_Consigne_
Recopiez mot pour mot, s'il vous plaît, tout ce qui va de « Le gai savoir » jusqu'à « l'issue potentiellement fatale. » dans le texte sur Dario Fo.

_Texte proposé_

-------

Récits de femmes et autres histoires - Dario Fo

Publié le par nectar.safran@hotmail.fr

Avant de passer à Harold Pinter, notre nouveau prix nobel de littérature et dramaturge, je voulais en cette nouvelle année, faire un clin d'oeil à Dario Fo, premier dramaturge prix nobel (en 1997), homme de théâtre engagé, molière contemporain qui s'incrit dans la tradition italienne du théâtre corporel et de la comedia del arte.

Le gai savoir de l'acteur est une merveilleuse leçon de théâtre et de  vie, mais ma préférence va au recueil "récits de femmes", co-écrit avec sa femme, Franca Rame, où différentes pièces de théâtre sont réunies, tantôt drôles, souvent acides et parfois terribles. Différents portraits de femmes sont brossés, différentes visions du couple :

 

- un couple ouvert à deux battants : l'homme préfère que son couple soit "ouvert", il impose sa décision à sa femme qui finit par y trouver son compte au plus grand regret de son conjoint. Pièce très drôle, rythmée comme un bon Feydeau, à la lucidité un peu amère sur les contradictions d'une relation où dépendance et indépendance constituent un cocktail molotov, à l'issue potentiellement fatale.

-------

_Lignes fournies_
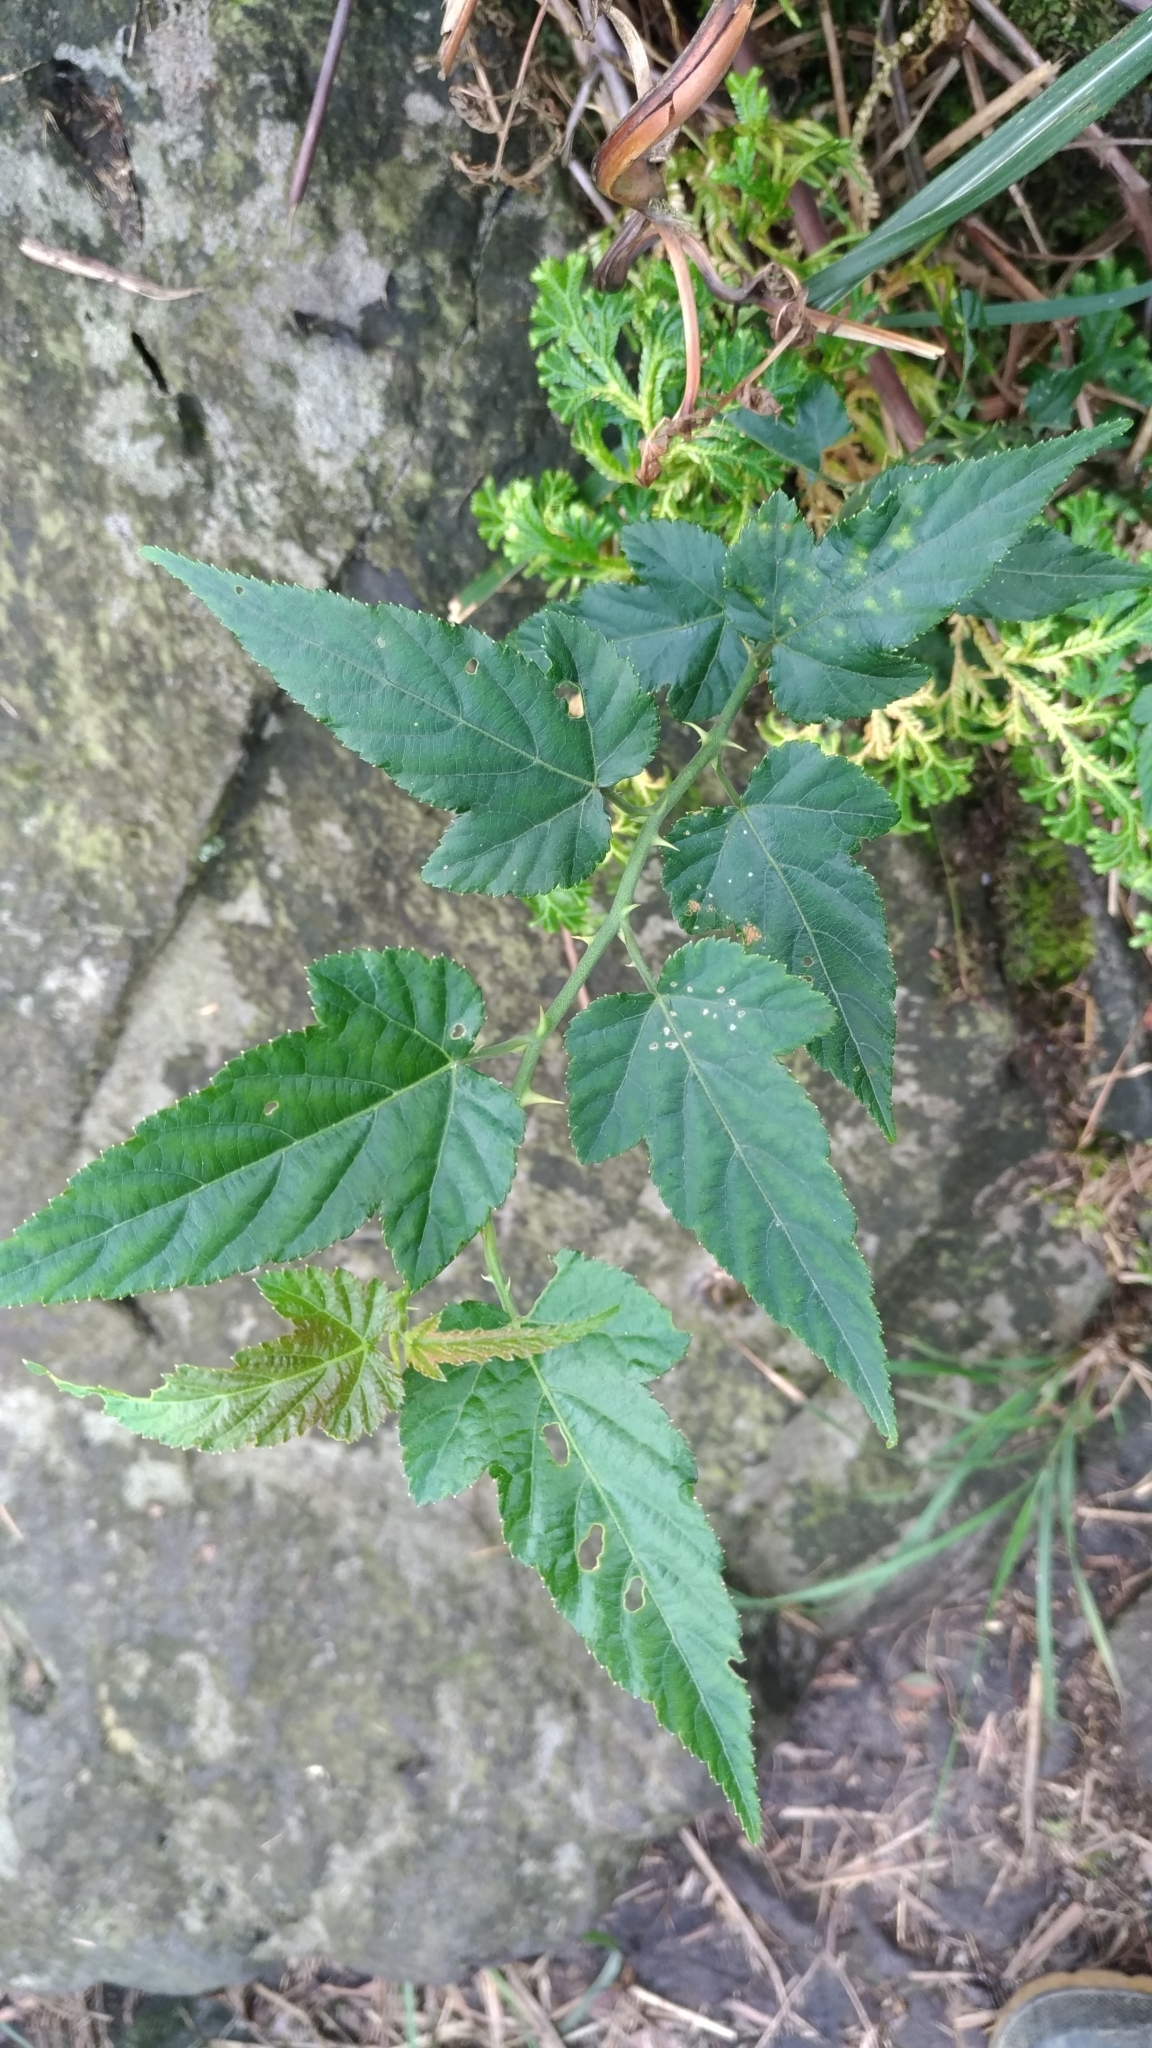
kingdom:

-------

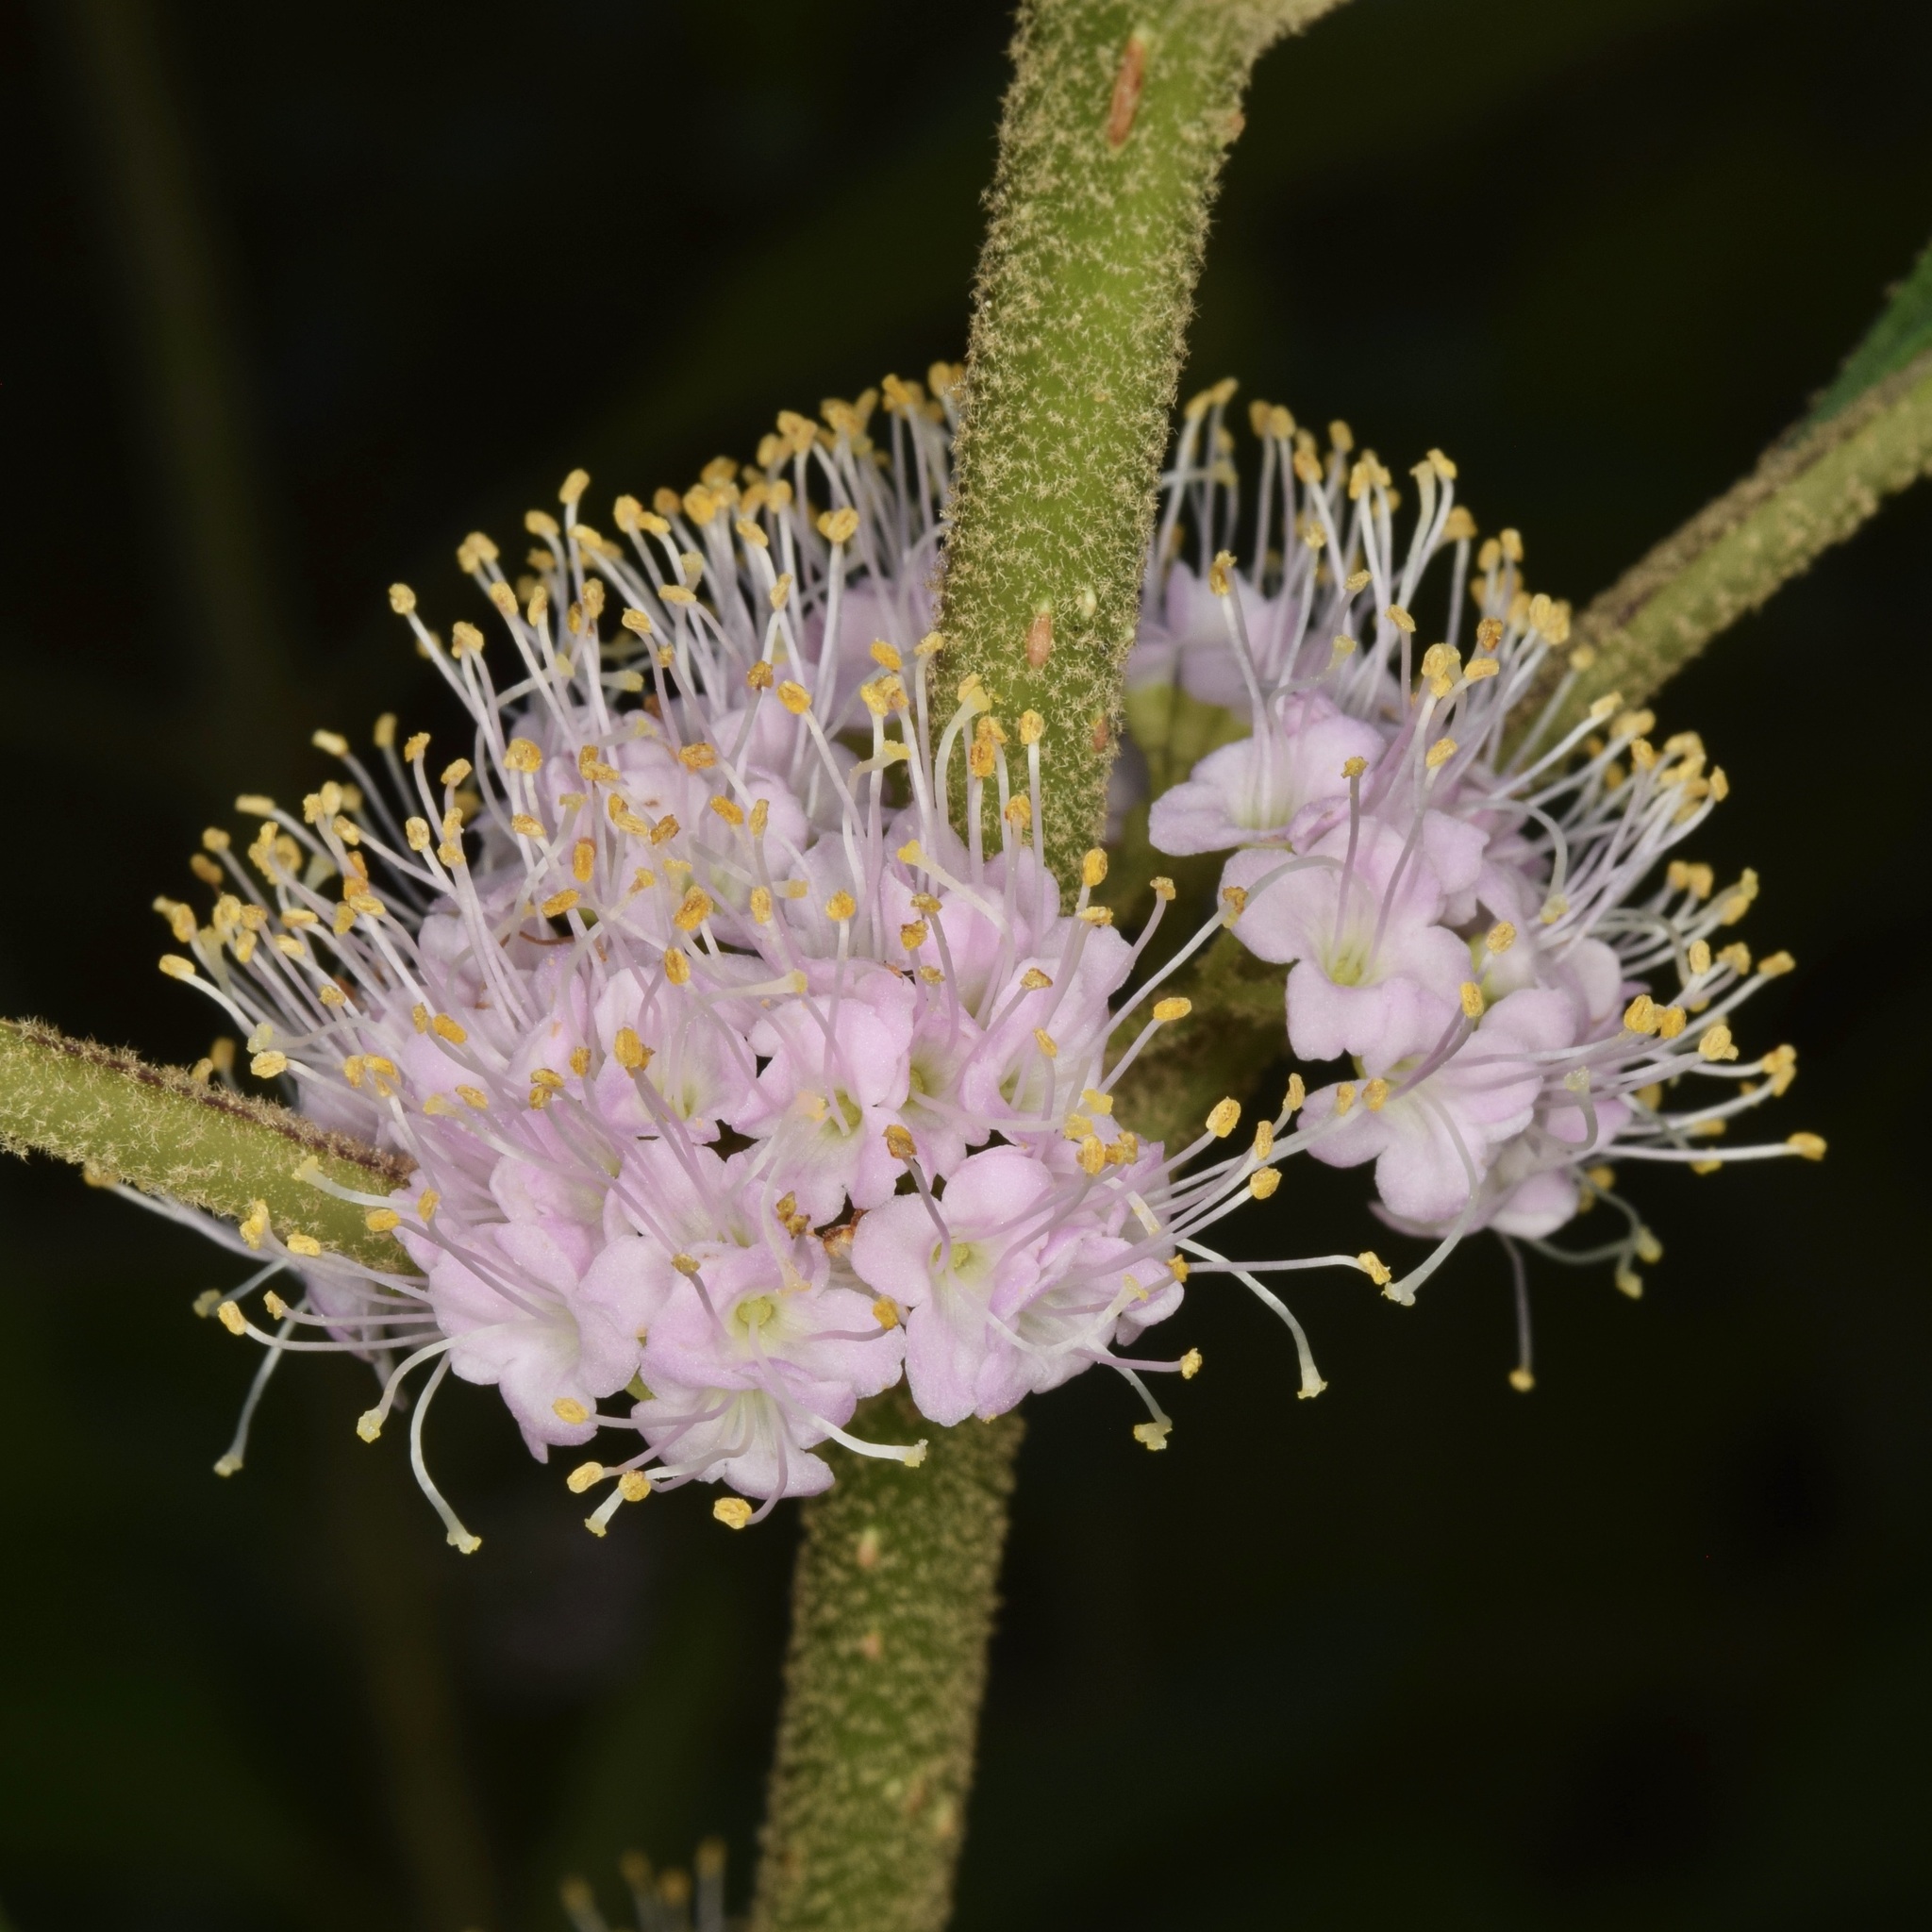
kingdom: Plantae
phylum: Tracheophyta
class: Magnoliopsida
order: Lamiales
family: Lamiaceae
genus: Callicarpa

-------

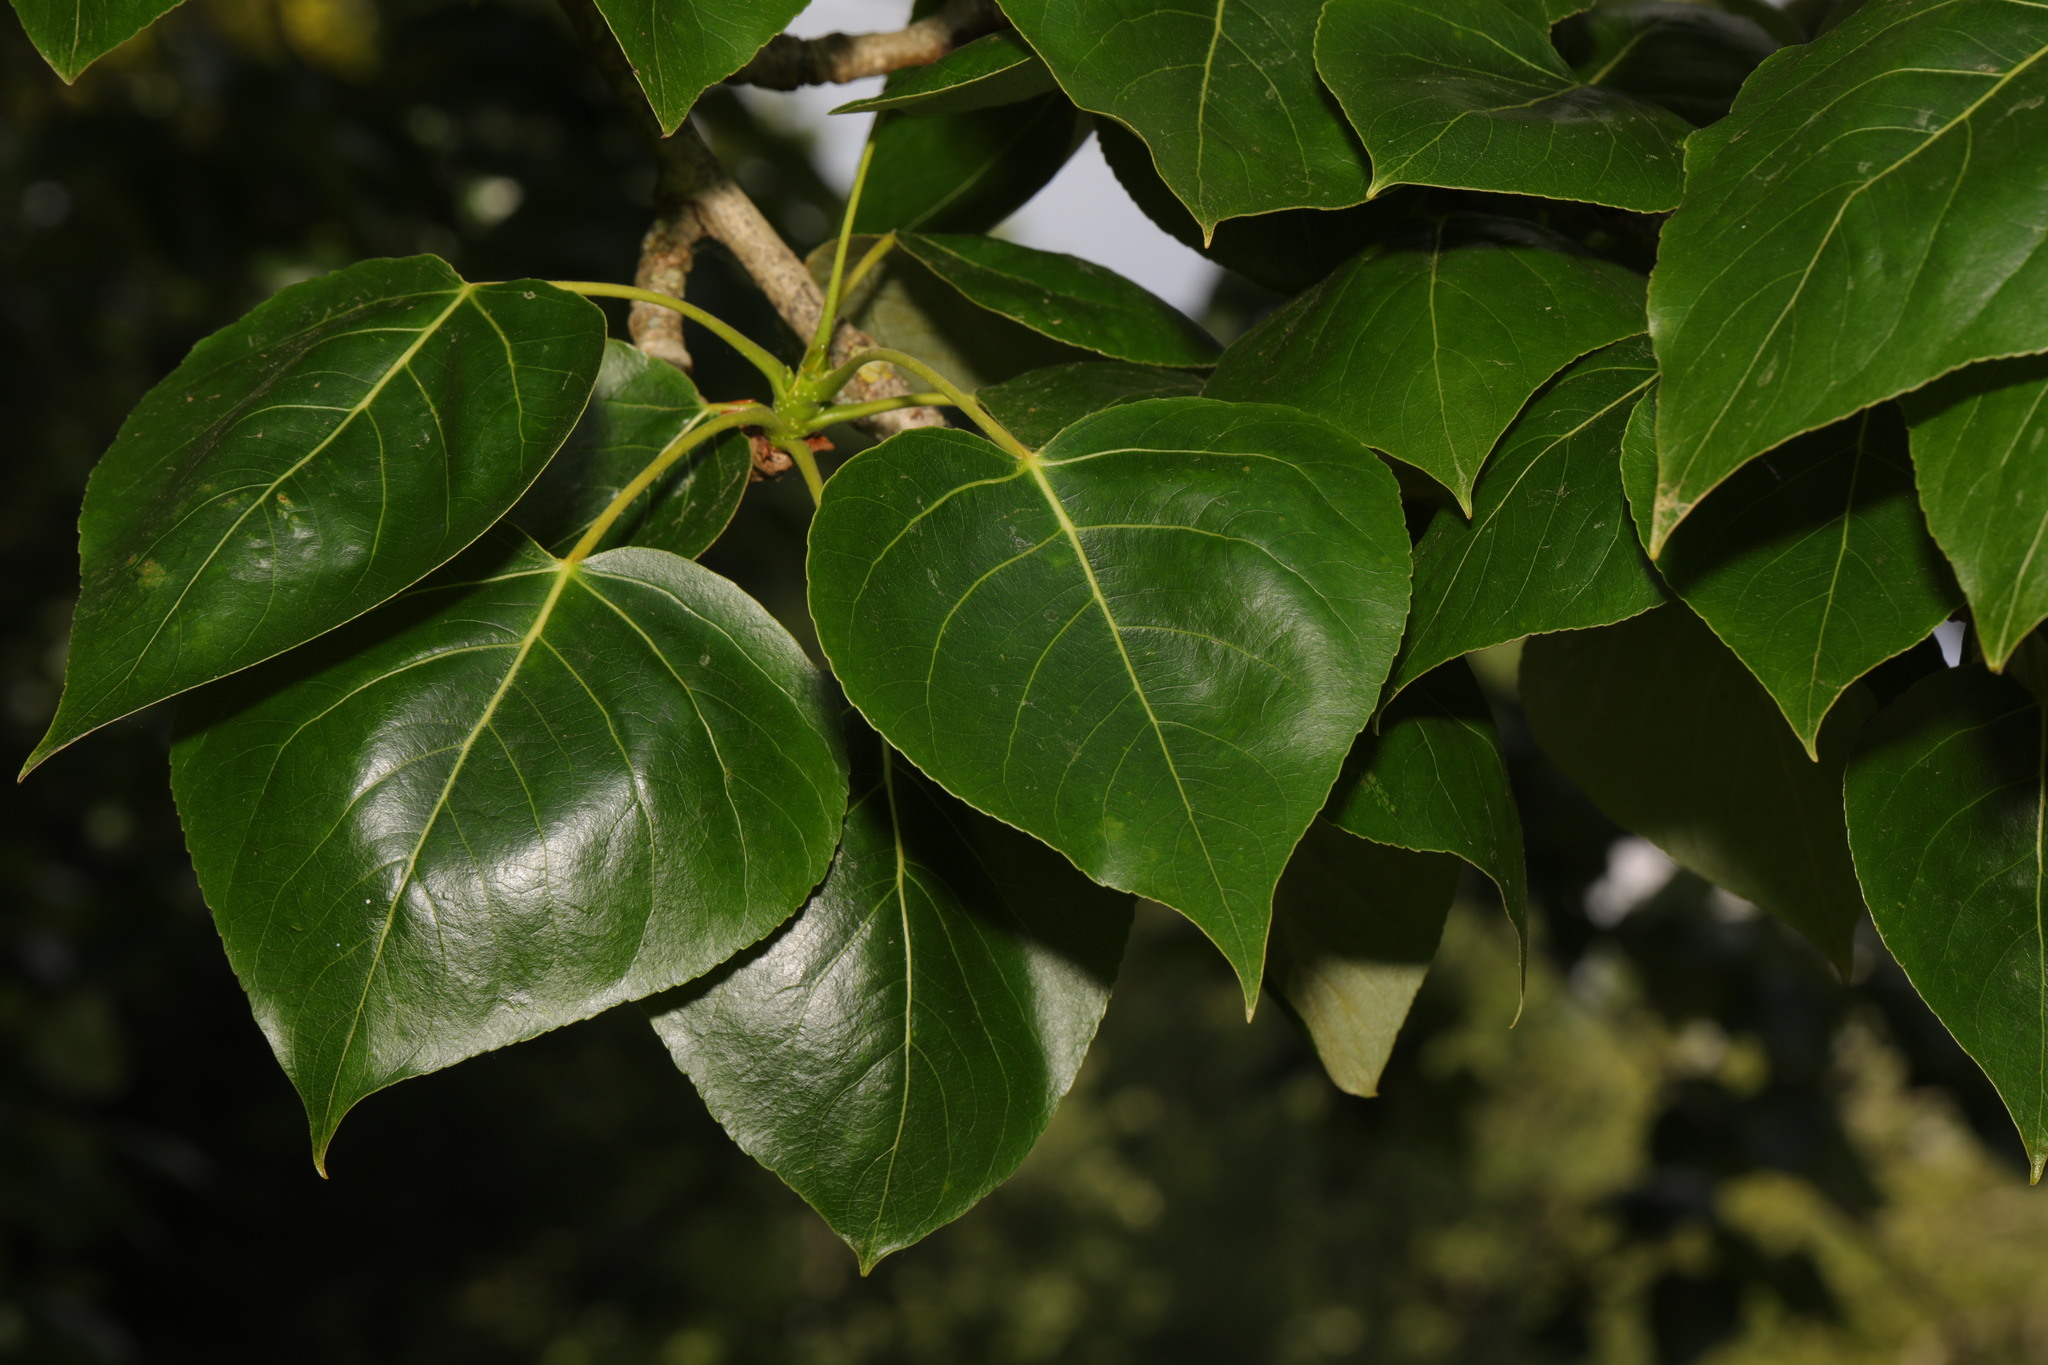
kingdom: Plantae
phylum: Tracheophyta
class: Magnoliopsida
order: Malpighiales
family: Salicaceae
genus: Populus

-------

_Corrigé_
Le gai savoir de l'acteur est une merveilleuse leçon de théâtre et de  vie, mais ma préférence va au recueil "récits de femmes", co-écrit avec sa femme, Franca Rame, où différentes pièces de théâtre sont réunies, tantôt drôles, souvent acides et parfois terribles. Différents portraits de femmes sont brossés, différentes visions du couple :

 

- un couple ouvert à deux battants : l'homme préfère que son couple soit "ouvert", il impose sa décision à sa femme qui finit par y trouver son compte au plus grand regret de son conjoint. Pièce très drôle, rythmée comme un bon Feydeau, à la lucidité un peu amère sur les contradictions d'une relation où dépendance et indépendance constituent un cocktail molotov, à l'issue potentiellement fatale.